I was just about to give up. It was getting late, and although it was a remarkable coincidence that forgetting the quote marks didn’t affect the behavior of my program, I had already fixed the bug. Then I noticed the paragraph above 5.8.2:

5.8.1. The shift operators « and » group left-to-right. … The behavior is undefined if the right operand is negative, or greater than or equal to the length in bits of the promoted left operand.

I finally had my answer! It is undefined behavior to shift a 64 bit integer by 64 or greater.

All bets are off once your program has undefined behavior, but it was remarkable that my program was seemingly doing what I intended it to do, rather than what I had actually told it to do. I thought that left shifting by more than the “length in bits of the promoted left operand” would result in zero, but instead I was getting the correct answer each time.

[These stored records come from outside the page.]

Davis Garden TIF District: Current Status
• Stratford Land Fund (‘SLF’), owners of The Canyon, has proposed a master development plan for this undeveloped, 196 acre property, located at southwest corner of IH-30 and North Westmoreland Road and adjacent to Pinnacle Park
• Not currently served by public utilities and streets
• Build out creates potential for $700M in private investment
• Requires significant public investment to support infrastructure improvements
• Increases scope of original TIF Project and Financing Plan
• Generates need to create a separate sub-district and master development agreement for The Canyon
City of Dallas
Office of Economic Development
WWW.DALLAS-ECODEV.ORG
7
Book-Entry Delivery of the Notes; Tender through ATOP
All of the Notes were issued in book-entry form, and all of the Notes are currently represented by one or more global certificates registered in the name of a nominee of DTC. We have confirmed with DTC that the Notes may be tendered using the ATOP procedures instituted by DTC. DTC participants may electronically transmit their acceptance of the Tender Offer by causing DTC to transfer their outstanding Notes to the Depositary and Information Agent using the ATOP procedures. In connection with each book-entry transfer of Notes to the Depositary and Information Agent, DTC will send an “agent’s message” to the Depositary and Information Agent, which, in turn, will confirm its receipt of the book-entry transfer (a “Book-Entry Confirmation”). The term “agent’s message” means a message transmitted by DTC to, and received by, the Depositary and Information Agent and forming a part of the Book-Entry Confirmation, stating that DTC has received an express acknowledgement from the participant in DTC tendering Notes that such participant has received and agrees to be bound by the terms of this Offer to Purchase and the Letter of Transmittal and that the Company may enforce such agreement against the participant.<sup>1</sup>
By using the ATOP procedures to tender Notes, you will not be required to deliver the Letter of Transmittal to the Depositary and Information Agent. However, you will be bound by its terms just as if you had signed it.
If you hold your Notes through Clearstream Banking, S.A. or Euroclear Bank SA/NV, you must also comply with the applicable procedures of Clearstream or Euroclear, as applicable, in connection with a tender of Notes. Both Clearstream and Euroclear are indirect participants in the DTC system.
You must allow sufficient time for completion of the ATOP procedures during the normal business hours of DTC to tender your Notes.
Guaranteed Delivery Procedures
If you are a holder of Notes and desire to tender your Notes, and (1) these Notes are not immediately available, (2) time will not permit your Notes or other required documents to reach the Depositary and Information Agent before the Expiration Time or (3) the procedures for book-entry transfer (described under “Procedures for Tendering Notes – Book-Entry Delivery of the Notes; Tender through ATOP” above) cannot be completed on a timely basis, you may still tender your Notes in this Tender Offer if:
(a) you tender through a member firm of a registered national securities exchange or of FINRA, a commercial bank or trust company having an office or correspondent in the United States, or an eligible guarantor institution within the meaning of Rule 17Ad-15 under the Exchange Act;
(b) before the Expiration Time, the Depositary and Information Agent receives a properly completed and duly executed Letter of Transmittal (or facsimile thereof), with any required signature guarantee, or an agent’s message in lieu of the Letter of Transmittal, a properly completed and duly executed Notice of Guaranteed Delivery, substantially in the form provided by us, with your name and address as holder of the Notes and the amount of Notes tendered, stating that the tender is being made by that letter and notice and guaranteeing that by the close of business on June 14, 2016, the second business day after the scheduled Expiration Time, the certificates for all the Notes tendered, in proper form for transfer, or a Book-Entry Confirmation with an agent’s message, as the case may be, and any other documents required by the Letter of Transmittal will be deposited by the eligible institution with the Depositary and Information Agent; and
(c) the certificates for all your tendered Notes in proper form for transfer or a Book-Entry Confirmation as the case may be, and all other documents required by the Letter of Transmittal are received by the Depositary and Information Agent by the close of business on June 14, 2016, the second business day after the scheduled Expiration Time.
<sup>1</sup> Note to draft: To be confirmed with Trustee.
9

To see what was going on I copy and pasted my function into compiler explorer, turned optimizations up to -O3 so the output was less noisy, and got:

str_to_square(std::basic_string_view<char, std::char_traits<char> >): # @str_to_square(std::basic_string_view<char, std::char_traits<char> >)
movzx   eax, byte ptr [rsi]
movzx   ecx, byte ptr [rsi + 1]
mov     edx, 96
sub     edx, eax
lea     ecx, [rdx + 8*rcx]
mov     eax, 1
shl     rax, cl
ret


The left shift is being done by the shl instruction. Helpfully, if you right click on an assembly instruction in compiler explorer it points you to the documentation for that instruction, which said:

The destination operand can be a register or a memory location. The count operand can be an immediate value or the CL register. The count is masked to 5 bits (or 6 bits if in 64-bit mode and REX.W is used).

Masking by 6 bits is the same as reducing modulo 64 and by coincidence, ((row - 1) + 1) * board_size is the same as the correct value (row - '1' + 1) * board_size modulo 64 (because (('1' - 1) * board_size) % 64 == 0).

The undefined behavior gods must have been smiling down on me.